Draf rancangan Undang-undang (RUU) tentang Perampasan Aset mengatur aset tindak pidana yang dapat dirampas yakni aset yang bernilai minimal Rp100 juta. Dalam naskah Draf RUU yang diterima CNNIndonesia.com, ketentuan itu dituangkan dalam Pasal 6 Ayat 1 huruf a. “Aset tindak pidana yang dapat dirampas sebagaimana dimaksud dalam Pasal 5 ayat (1) terdiri atas aset yang bernilai paling sedikit Rp100.000.000,00 (seratus juta rupiah),” demikian bunyi Pasal 6 Ayat 1 huruf a.
Pasal 5 Ayat 1 menyebutkan aset tindak pidana yang dapat dirampas meliputi aset hasil tindak pidana termasuk yang telah dihibahkan atau dikonversikan menjadi harta kekayaan pribadi, orang lain, atau korporasi, baik berupa modal, pendapatan, maupun keuntungan ekonomi lainnya yang diperoleh dari kekayaan tersebut. Kemudian, aset yang diduga digunakan untuk melakukan tindak pidana. Aset lain yang sah milik pelaku tindak pidana sebagai pengganti aset yang telah dinyatakan dirampas oleh negara, dan aset yang merupakan barang temuan yang diduga berasal dari tindak pidana.
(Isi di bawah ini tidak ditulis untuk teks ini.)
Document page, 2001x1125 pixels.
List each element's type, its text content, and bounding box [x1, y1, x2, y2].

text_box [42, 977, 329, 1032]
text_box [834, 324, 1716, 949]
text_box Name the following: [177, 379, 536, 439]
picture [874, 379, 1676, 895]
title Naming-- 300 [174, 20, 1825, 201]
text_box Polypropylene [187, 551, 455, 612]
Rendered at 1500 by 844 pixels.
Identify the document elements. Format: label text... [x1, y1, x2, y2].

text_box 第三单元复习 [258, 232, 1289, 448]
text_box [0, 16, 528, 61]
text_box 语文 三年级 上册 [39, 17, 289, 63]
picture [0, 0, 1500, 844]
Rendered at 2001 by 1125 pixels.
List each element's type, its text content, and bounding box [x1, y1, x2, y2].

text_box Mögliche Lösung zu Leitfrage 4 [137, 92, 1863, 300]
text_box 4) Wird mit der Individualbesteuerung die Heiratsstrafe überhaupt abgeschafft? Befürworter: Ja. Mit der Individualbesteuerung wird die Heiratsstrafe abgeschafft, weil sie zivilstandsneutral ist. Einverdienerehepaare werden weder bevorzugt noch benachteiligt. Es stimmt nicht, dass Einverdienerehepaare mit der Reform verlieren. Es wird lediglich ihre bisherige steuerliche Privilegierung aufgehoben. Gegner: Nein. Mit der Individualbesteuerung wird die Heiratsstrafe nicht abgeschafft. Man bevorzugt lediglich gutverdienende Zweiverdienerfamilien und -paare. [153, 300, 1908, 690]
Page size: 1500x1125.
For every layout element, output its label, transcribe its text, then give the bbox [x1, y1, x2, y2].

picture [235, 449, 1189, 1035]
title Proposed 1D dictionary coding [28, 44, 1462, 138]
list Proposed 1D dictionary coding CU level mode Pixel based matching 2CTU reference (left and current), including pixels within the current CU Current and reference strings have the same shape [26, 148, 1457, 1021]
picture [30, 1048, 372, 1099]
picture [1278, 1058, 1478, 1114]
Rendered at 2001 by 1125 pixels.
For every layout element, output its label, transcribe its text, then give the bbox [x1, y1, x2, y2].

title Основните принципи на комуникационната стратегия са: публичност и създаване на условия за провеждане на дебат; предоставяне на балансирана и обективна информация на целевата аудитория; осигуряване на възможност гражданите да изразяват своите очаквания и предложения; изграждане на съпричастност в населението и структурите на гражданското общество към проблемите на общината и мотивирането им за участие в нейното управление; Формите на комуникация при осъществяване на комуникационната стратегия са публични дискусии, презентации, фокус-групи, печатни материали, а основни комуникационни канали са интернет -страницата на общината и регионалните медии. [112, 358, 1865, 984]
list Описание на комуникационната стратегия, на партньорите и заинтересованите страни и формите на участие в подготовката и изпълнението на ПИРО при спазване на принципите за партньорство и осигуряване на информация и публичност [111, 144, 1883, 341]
Selain itu, aset yang tidak seimbang dengan penghasilan atau sumber penambahan kekayaan yang tidak dapat dibuktikan asal usul perolehannya secara sah dan diduga terkait dengan aset tindak pidana yang diperoleh sejak berlakunya Undang-Undang ini. Selanjutnya, aset yang merupakan benda sitaan yang diperoleh dari hasil tindak pidana atau yang digunakan untuk melakukan tindak pidana.
Berdasarkan Pasal 7 draf RUU Perampasan Aset, setidaknya ada empat keadaan perampasan aset dapat dilakukan. Pertama, tersangka atau terdakwa meninggal, melarikan diri, sakit permanen, atau tidak diketahui keberadaannya. Kedua, terdakwa diputus lepas dari segala tuntutan hukum. Ketiga, perkara pidananya tidak dapat disidangkan. Keempat, terdakwa telah diputus bersalah oleh pengadilan yang telah memperoleh kekuatan hukum tetap, dan di kemudian hari diketahui terdapat aset tindak pidana yang belum dirampas.